QUESTION 1 The Seattle Soap Company has been offered a 5-year contract to manufacture and package a leading brand of soap for Soap Inc. It is understood that the contract will not be extended past the 5 years because Soap Inc. plans to build its own plant nearby. The contract calls for 10,000 metric tons (one metric ton equals 1000kg) of soap a year. Seattle Soap Company normally produces 12,000 metric tons of soap a year, so production for the 5-year period would be increased to 22,000 metric tons. Seattle Soap Company must decide what changes, if any, to make to accommodate the increased production. Five Projects are under consideration. Project 1: Increase liquid storage capacity. Seattle Soap Company has been forced to buy caustic soda in tank truck quantitites owing to inadequate storage capacity. If another liquid caustic soda take is installed to hold 1000 cubic meters, the caustic soda may be purchased in railroad tank car quantities at a more favorable price. The results would be a savings of 0.1cent per kilogram of soap. The tank, which would cost $83,400, has no net salvage value. Project 2: Acquire another sulfonation unit. The present capacity of the plant is limited by the sulfonation unit. The additoinal 12,000 metric tons of soap cannot be produced without an additional sulfonation unit. Another unit can be installed for $320,000.

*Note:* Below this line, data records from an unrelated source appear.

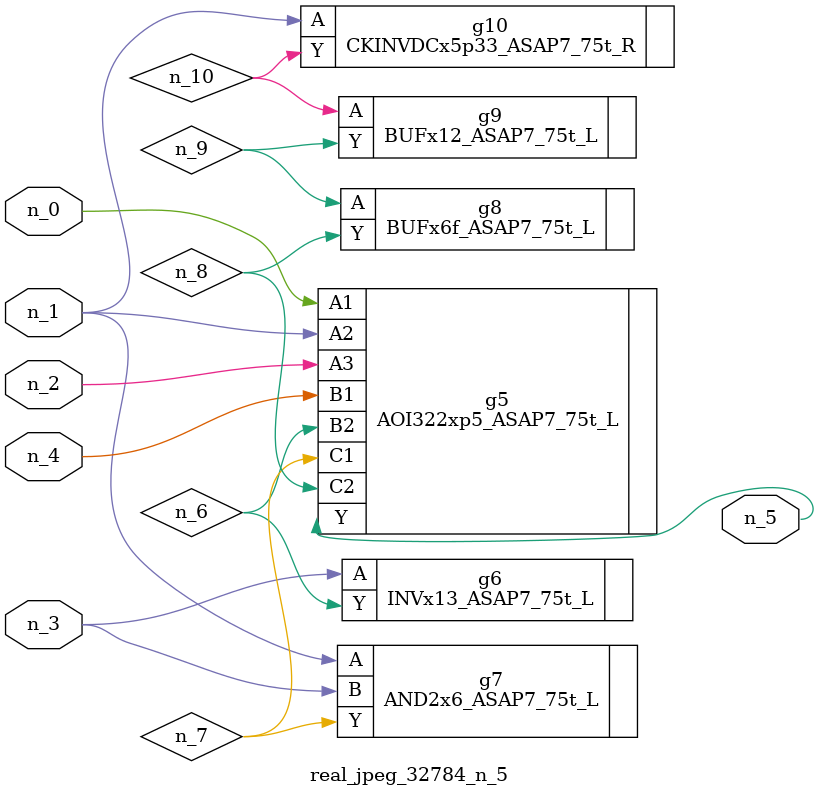
<source format=v>
module real_jpeg_32784_n_5 (n_4, n_0, n_1, n_2, n_3, n_5);

input n_4;
input n_0;
input n_1;
input n_2;
input n_3;

output n_5;

wire n_8;
wire n_6;
wire n_7;
wire n_10;
wire n_9;

AOI322xp5_ASAP7_75t_L g5 ( 
.A1(n_0),
.A2(n_1),
.A3(n_2),
.B1(n_4),
.B2(n_6),
.C1(n_7),
.C2(n_8),
.Y(n_5)
);

AND2x6_ASAP7_75t_L g7 ( 
.A(n_1),
.B(n_3),
.Y(n_7)
);

CKINVDCx5p33_ASAP7_75t_R g10 ( 
.A(n_1),
.Y(n_10)
);

INVx13_ASAP7_75t_L g6 ( 
.A(n_3),
.Y(n_6)
);

BUFx6f_ASAP7_75t_L g8 ( 
.A(n_9),
.Y(n_8)
);

BUFx12_ASAP7_75t_L g9 ( 
.A(n_10),
.Y(n_9)
);


endmodule
</source>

Project 3: Expand the packaging department. With the new contract, the packaging department must either work two 8-hour shifts or have another packaging line installed. If the two-shift operation is used, a 20% wage premium must be paid for the second shift. This premium would amount to $35,000 a year. The second packaging line could be installed for $150,000. It would have a $42,000 salvage value at the end of 5 years. Project 4: Build a new warehouse. The existing warehouse will be inadequate for the greater production. It is estimated that 400 square meters of addtional warehouse is needed. A new warehouse can be built on a lot beside the existing warehouse for $225,000 including the land. The annual taxes, insurance, and other ownership costs would be $5,000 a year. It is believed the warehouse could be sold at the end of 5 years for $200,000 Project 5: Lease a warehouse. An alternate to building an additional warehouse would be to lease warehouse space. A suitable warehouse one mile away could be leased for $15,000 per year. The $15,000 includes taxes, insurance and so forth. The annual cost of moving material to this more remote warehouse would be $34,000 a year.
The contract offered by Soap Inc. is a favorable one, which Seattle Soap Company plans to accept Management has set a 15% before-tax minimum attractive rate of return as the criterion for any of the projects. Which projects should be taken? Submit an excell file with your answers clearly indicated.